Die Aufholjagd der chinesischen Wirtschaft hat besonders überzeugt. Die wichtigsten Konjunkturindikatoren liegen bereits heute über dem Vorkriseniveau. Weitere Faktoren – wie die geldpolitischen Zinssenkungen, Konjunkturpakete und ein schwacher US-Dollar – begünstigen ihre Ausgangslage.

Aussichten: EM bleiben schwächer bewertet

Die Analysten von Alliance Bernstein gehen aktuell davon aus, dass die Unternehmensgewinne in Schwellenländern im kommenden Jahr um voraussichtlich über 30 Prozent wachsen werden. Im Verhältnis zu dem Bewertungsniveau aus den Industrieländern ist das besonders günstig.
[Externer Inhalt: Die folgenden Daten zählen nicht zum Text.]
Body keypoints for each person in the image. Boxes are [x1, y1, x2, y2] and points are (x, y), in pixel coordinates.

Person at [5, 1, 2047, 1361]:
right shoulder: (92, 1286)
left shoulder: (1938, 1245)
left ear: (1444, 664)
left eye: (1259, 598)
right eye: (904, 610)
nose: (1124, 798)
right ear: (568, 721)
Während wir hier von einem Kurs-Gewinn-Wachstumsverhältnis von ca. 0,46 sprechen, liegt der Wert bei Aktien aus Industrieländern bei ca. 0,85.
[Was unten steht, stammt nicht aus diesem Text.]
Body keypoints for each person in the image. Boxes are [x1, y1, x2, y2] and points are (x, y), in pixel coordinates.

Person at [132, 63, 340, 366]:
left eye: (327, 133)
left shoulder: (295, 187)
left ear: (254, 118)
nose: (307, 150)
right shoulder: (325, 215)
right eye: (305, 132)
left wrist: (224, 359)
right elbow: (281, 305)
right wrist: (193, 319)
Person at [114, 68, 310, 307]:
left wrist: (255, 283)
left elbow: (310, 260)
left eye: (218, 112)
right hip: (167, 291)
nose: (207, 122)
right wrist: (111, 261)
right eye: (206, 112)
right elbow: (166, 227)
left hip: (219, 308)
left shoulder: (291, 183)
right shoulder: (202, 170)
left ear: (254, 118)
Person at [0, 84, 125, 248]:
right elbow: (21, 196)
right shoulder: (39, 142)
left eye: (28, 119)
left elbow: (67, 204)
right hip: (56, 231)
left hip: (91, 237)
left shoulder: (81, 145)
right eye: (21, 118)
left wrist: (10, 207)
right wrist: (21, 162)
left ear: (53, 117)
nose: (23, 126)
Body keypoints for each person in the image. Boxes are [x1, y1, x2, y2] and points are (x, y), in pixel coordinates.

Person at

Zudem wird eine (sehr wahrscheinlich) erneute Beteiligung der USA an der Welthandelsorganisation unter Präsident Biden weitere Wachstumsimpulse für exportorientierte Schwellenländer setzen. Aufgrund ihrer Größe und des Aufholpotenzials haben Schwellenländer grundsätzlich höhere Wachstumsaussichten als Industrieländer. Dies könnte sich über 2021 hinweg weiter verstärken.

Spannend ist in dieser Hinsicht die Entwicklung der entsprechenden Indizes. Während der MSCI World eine Jahresperformance von 14,06 Prozent aufweist, liegt diese beim MSCI EM bei 48,70 Prozent. Schwellenländer entwickelten sich fast dreimal so gut.
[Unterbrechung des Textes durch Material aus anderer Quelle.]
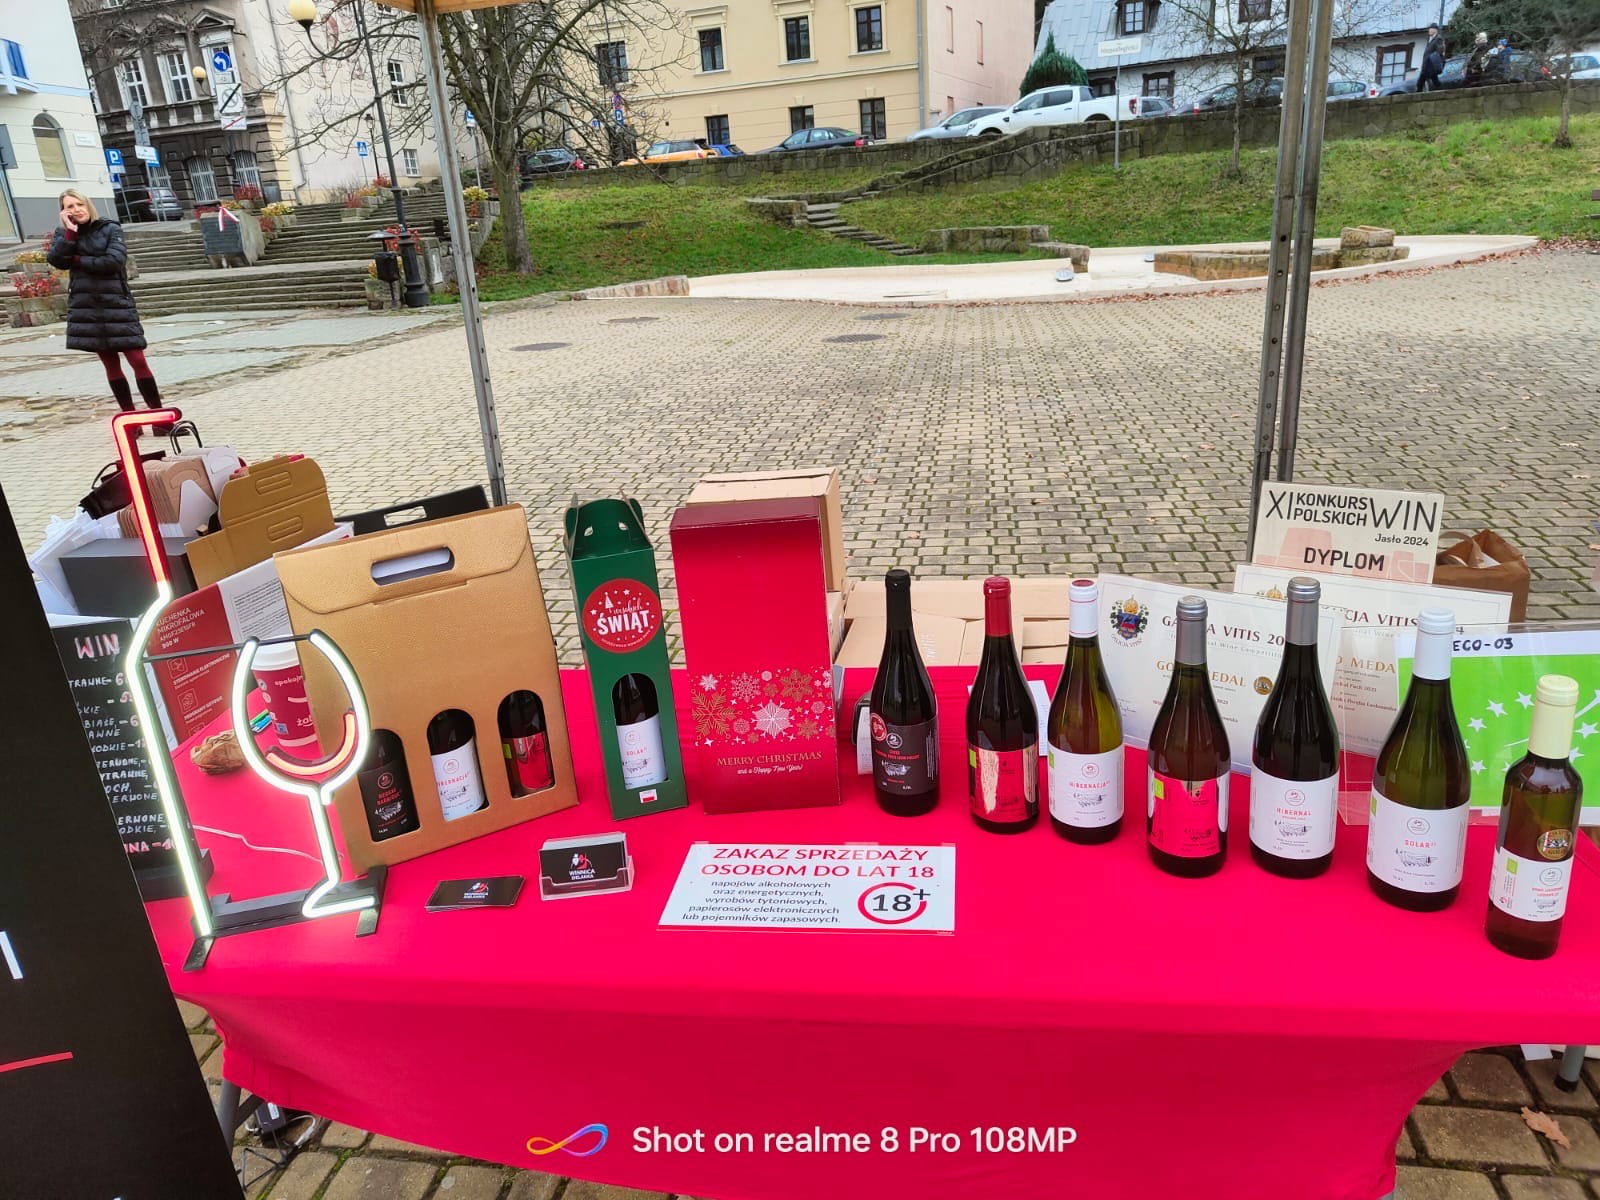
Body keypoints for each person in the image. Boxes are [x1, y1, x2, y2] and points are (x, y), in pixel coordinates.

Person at [45, 188, 162, 413]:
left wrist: (77, 260)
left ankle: (159, 417)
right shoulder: (64, 234)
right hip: (88, 308)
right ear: (63, 212)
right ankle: (129, 417)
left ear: (88, 205)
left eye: (79, 204)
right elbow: (57, 260)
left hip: (117, 304)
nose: (76, 209)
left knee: (137, 359)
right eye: (69, 206)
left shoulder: (110, 228)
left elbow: (113, 261)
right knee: (110, 364)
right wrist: (70, 233)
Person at [1418, 25, 1446, 91]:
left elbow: (1440, 50)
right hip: (1428, 62)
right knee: (1434, 79)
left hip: (1431, 63)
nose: (1429, 30)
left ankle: (1418, 90)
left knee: (1422, 78)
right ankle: (1441, 88)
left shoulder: (1438, 38)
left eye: (1431, 29)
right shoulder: (1430, 39)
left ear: (1435, 30)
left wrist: (1433, 57)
Tipp: Hier erfahren Sie alles, was Sie wissen müssen über das Investieren in Emerging Markets.

Gehören ETFs aus Schwellenländern ins Portfolio?

Spannend ist, dass viele Privatanleger trotz dieser Fakten noch sehr zurückhaltend mit Investments in Schwellenländer sind. Für das Risiko-Ertrags-Verhältnis spielt eine breite Diversifikation jedoch eine entscheidende Rolle. Unternehmen aus China, Japan, Indien, Süd-Korea oder Südamerika sind weitaus günstiger bewertet als Unternehmen aus den USA, die teilweise KGVs von über 200 haben. Damit bieten die EM-Aktien tendenziell bessere Aussichten.

Der MSCI Emerging Markets bietet Privatanlegern einen guten Einstieg. Der Index spiegelt die Wertentwicklung von über 1.390 Aktienwerten aus 26 Ländern wider (ca. 85 Prozent der Marktkapitalisierung). Wertpapiere aus der Volksrepublik China stellen dank der beeindruckenden Performance in 2020 mit etwa 40 Prozent den größten Anteil dar. Zu den größten Positionen zählen:

  • Alibaba (6,95 Prozent)
  • Tencent (5,85 Prozent)
  • TSMC (5,84 Prozent)
  • Samsung (4,05 Prozent)
  • Maituan (1,87 Prozent)

Die stärksten Branchen sind IT (19,09 Prozent), Konsumgüter (19,43 Prozent) sowie die Finanzindustrie (18,1 Prozent).

Fazit

Ein stärkere Fokus auf Schwellenländer-ETFs in 2021 wird Privatanlegern nicht ohne Grund empfohlen. Die Wachstumsaussichten sind ausgezeichnet. Die Covid-19-Pandemie konnte trotz Anfangsschwierigkeiten mittlerweile unter Kontrolle gebracht werden. Die Märkte befinden sich wieder auf Wachstumskurs.

Besonders China, Südkorea und Taiwan gehen in Asien als Gewinner aus der Krise. Diese dürfte sich auch in 2021 nicht ändern. Aus dem Grund sollten Anleger in diesen Märkten nach einem intensiveren Engagement suchen. Das geht einerseits mit dem MSCI Emerging Markets aber auch über spezifische ETFs auf die jeweilige Region.

Zudem konnte nicht nur Amazon von der steigenden Nachfrage nach Onlinehandel profitieren. Auch die asiatischen Pendants erfreuen sich einer stark gestiegenen Nutzung. Die starke E-Commerce Entwicklung zeigt sich in der Performance des HANetf EMQQ Emerging Markets Internet & E-Commerce UCITS ETF (WKN: (A2JR0G), der im Jahr n2020 ein Plus von 66 Prozent erzielt hat. Asien nimmt in dem zugrunde liegenden Index eine Gewichtung von ca. 80 Prozent ein.